Record extracts START

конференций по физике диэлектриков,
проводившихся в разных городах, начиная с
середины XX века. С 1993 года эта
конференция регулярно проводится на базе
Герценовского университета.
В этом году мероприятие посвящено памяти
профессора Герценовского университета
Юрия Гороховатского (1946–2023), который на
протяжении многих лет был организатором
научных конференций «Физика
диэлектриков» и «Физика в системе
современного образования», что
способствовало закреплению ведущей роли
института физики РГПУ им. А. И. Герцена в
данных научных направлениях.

Record extracts END

• _The task_: For every line of the data above that contains "университета", copy that line.

• _Task response_:
Герценовского университета.
профессора Герценовского университета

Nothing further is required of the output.